### CONSIGNE
Poursuivez le texte ci-dessous consacré au mandat de protection future, en reprenant juste après sa dernière phrase.

### EXTRAIT FOURNI

____________

– Le mandat de protection future. – Régi spécifiquement par les articles 477 à 494 du Code civil et répondant plus généralement aux règles applicables à tout mandat énoncées aux articles 1984 à 2010 de ce même code, le mandat de protection future peut répondre partiellement aux attentes du chef d'entreprise soucieux de préserver la pérennité de sa société.
Rappelons-en brièvement les principaux ressorts, en laissant volontairement de côté l'hypothèse du mandat de protection future pour autrui.
Aspirant à la déjudiciarisation de la protection des plus vulnérables, l'objectif du législateur est, au travers de ce mandat, de permettre à toute personne majeure, ou mineure anticipée, non placée sous le coup d'une mesure de tutelle ni d'une habilitation familiale, d'organiser sa protection si elle venait à ne plus être en capacité de pourvoir seule à ses intérêts, par anticipation, sans recourir au juge. Le mandant désigne un ou plusieurs mandataires qui ont pour mission de le représenter s'il venait à être frappé d'incapacité.
Ce mandat peut être sous signature privée ou revêtir la forme authentique.
Selon les termes et la forme du mandat, le mandataire peut se voir confier, avec plus ou moins de latitude, la protection de la personne incapable et de son patrimoine tant privé que professionnel.

____________

### JEU DE LIGNES
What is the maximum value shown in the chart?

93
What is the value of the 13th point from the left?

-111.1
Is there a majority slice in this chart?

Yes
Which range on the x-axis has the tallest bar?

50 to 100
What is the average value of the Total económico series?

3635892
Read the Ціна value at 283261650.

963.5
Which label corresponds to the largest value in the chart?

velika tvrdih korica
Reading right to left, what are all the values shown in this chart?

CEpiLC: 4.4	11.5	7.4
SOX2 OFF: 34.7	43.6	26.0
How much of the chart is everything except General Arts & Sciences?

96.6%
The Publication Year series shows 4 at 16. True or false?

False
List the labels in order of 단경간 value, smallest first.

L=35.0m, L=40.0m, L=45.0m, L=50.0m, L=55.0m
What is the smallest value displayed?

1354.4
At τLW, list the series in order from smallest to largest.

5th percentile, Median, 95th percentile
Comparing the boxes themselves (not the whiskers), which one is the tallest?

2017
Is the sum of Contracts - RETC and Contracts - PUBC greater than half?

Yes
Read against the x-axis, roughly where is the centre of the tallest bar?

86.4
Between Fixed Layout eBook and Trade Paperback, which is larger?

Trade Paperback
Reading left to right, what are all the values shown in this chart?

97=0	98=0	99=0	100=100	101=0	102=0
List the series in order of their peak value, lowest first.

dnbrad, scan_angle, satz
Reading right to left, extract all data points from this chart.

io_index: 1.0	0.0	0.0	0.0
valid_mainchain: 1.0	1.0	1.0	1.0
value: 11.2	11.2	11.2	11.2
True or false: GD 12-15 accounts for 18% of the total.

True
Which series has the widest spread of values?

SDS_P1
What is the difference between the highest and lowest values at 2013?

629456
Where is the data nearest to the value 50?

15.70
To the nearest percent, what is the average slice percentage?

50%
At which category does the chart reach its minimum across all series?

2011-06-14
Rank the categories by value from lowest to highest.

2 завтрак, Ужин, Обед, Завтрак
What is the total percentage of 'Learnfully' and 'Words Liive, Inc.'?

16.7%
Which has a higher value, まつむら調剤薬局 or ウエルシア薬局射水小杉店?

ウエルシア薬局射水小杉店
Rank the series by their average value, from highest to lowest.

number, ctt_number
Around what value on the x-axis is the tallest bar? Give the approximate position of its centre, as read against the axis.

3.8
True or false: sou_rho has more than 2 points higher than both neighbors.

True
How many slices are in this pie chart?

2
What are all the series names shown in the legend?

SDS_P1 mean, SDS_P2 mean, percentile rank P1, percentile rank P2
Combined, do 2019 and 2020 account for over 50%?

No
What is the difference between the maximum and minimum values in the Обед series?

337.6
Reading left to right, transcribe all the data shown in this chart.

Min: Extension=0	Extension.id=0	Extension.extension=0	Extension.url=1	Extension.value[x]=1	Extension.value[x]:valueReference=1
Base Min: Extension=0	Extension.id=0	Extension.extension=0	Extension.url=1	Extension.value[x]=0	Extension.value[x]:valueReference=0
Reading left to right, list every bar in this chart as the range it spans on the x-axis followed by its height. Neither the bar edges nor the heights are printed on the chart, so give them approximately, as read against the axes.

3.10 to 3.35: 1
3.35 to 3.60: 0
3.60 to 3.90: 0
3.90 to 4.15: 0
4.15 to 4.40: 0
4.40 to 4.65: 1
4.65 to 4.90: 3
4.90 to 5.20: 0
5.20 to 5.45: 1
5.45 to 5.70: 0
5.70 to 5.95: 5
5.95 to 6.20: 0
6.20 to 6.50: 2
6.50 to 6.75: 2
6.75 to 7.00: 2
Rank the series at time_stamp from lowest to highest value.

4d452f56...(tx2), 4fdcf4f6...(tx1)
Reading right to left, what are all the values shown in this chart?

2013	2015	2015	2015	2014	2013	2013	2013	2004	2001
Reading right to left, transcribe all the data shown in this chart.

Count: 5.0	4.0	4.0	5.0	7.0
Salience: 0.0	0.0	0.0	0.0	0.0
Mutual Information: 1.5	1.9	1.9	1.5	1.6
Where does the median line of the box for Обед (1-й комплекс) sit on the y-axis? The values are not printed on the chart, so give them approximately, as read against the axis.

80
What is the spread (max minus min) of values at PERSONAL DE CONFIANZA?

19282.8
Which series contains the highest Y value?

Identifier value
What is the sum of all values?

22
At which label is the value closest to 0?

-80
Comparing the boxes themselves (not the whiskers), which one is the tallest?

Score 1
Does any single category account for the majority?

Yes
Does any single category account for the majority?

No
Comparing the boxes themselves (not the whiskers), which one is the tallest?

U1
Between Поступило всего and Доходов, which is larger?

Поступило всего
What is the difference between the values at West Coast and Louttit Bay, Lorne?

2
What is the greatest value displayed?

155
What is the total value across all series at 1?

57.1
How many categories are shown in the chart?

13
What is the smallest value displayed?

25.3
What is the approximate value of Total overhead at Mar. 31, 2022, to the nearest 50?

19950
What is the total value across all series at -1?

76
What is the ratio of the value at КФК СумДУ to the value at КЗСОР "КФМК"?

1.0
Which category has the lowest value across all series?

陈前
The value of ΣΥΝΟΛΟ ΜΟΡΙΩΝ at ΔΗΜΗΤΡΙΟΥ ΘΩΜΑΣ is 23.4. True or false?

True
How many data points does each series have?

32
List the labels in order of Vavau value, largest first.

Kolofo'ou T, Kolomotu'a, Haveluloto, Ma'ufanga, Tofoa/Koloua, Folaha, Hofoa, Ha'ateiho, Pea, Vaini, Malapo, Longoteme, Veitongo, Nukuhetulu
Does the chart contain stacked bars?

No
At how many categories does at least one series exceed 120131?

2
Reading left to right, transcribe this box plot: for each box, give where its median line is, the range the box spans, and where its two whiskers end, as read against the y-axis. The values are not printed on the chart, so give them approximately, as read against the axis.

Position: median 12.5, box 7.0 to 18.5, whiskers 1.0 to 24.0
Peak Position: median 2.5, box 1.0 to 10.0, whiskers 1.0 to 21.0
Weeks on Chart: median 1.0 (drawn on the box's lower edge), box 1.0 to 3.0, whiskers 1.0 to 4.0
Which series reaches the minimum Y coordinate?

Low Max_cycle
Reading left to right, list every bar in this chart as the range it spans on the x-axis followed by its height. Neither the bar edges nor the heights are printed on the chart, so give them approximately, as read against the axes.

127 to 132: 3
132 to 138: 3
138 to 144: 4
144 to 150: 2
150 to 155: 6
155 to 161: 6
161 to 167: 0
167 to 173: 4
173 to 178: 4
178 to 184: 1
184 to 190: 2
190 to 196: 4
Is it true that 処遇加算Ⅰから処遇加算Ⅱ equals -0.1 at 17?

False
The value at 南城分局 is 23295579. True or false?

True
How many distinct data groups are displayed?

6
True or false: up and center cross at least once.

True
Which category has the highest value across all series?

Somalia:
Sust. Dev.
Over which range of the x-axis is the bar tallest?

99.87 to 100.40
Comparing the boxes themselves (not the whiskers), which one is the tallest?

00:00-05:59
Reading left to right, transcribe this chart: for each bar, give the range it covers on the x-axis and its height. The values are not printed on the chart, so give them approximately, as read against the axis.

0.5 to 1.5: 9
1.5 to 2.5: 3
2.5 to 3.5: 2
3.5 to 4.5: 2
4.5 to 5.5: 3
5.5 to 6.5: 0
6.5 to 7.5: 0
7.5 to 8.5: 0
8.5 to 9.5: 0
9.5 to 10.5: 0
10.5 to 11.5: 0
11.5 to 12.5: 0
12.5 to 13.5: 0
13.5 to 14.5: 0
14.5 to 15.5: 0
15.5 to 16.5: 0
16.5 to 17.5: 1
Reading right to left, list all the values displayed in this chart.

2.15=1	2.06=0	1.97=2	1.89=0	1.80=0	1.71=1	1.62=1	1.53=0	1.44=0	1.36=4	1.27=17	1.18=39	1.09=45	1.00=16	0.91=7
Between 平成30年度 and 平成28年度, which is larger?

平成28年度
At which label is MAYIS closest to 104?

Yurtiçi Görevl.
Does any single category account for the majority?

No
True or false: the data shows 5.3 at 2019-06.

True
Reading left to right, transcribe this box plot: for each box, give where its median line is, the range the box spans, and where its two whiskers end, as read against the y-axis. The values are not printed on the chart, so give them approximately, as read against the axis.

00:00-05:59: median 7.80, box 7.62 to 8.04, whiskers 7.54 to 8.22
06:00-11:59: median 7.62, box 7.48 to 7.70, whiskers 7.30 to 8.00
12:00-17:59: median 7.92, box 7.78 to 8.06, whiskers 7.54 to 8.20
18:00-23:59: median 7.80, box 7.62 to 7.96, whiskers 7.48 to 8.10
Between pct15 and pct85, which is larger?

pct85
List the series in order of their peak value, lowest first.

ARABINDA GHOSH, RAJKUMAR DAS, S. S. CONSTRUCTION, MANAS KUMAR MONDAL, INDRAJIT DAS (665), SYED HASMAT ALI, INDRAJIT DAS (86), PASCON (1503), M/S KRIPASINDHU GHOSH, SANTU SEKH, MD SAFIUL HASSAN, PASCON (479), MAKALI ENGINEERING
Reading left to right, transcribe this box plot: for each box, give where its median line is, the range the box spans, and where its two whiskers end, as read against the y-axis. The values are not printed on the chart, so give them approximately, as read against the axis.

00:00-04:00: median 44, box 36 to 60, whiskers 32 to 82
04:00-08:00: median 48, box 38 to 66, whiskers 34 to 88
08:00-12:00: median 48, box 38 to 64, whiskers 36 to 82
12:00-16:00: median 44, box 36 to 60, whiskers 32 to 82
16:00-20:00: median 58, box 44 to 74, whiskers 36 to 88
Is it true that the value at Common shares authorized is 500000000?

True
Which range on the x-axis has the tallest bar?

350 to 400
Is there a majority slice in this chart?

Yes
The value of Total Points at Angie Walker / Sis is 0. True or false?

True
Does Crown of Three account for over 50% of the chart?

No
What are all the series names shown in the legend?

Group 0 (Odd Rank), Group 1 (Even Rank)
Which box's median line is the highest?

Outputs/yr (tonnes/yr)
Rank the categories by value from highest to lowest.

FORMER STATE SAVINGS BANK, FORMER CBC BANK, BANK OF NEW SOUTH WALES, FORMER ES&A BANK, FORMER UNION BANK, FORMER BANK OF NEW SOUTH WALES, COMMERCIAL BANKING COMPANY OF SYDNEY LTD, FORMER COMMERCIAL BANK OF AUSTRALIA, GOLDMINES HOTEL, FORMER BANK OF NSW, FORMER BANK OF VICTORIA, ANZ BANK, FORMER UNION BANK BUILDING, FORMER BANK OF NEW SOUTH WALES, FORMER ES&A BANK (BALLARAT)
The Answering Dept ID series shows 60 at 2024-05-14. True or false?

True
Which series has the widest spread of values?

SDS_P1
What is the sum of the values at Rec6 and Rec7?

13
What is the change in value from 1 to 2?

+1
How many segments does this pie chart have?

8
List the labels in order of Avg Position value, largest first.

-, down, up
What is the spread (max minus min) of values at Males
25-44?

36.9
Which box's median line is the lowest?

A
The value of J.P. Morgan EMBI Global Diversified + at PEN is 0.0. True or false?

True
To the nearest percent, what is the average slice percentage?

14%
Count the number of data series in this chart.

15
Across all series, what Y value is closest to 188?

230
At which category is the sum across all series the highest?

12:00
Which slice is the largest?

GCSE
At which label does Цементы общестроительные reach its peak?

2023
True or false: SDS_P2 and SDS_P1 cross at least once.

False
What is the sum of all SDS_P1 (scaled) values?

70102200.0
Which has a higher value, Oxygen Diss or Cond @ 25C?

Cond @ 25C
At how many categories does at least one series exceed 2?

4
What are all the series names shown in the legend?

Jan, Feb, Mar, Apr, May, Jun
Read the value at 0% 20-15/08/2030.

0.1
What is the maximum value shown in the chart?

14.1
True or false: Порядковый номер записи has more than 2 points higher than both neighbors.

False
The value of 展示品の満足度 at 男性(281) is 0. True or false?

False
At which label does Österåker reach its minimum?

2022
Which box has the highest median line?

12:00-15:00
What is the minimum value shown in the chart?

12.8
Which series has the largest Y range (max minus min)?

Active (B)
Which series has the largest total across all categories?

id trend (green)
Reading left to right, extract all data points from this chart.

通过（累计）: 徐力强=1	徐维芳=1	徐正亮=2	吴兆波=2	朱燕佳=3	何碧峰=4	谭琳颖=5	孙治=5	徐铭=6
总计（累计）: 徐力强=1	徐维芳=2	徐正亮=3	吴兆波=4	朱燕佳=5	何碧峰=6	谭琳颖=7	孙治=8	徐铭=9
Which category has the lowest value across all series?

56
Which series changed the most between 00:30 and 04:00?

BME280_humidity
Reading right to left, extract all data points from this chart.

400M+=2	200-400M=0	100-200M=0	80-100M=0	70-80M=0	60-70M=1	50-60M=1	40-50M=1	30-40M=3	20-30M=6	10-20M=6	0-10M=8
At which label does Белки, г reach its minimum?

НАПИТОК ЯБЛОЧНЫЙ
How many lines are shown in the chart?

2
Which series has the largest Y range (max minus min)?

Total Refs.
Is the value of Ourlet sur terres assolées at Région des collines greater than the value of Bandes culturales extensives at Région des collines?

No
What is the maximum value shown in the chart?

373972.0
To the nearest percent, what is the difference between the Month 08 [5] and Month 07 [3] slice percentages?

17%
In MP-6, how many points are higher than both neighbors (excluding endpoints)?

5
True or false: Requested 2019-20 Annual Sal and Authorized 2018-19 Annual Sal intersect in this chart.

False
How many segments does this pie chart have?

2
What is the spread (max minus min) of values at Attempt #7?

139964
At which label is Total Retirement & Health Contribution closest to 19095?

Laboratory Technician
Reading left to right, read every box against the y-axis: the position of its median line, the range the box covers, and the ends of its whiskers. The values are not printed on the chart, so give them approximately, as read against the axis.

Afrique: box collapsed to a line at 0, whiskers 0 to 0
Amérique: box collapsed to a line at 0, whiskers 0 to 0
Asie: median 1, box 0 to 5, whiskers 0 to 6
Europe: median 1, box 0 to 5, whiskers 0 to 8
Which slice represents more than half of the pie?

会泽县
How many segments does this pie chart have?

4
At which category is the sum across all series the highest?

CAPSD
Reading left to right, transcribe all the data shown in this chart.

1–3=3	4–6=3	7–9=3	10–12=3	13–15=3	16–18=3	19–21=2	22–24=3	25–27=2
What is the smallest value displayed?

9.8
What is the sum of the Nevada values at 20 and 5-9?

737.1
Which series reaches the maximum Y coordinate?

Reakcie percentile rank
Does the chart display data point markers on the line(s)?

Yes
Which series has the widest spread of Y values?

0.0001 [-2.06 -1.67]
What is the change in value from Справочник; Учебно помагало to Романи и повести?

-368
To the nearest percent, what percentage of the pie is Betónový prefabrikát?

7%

____________

### RÉPONSE
Le mandataire doit répondre de sa gestion et est astreint à une reddition périodique des comptes.
L'article 483 du Code civil précise que le mandat prend fin par :
- le rétablissement du mandant ;
- son décès ou son placement en curatelle ou en tutelle, sauf décision contraire du juge ;
- le décès, la mise sous protection, la déconfiture du mandataire ;
- ou encore sa révocation prononcée par le juge des tutelles à la demande de tout intéressé.
Si cet outil de prévention présente un intérêt indéniable, un tel mandat doit être rédigé avec rigueur et précision afin d'éviter tout problème d'interprétation, toute remise en cause de l'étendue des pouvoirs du mandataire, pouvant aller jusqu'à la révocation du mandat sur décision judiciaire en cas de dysfonctionnement portant atteinte aux intérêts du mandant.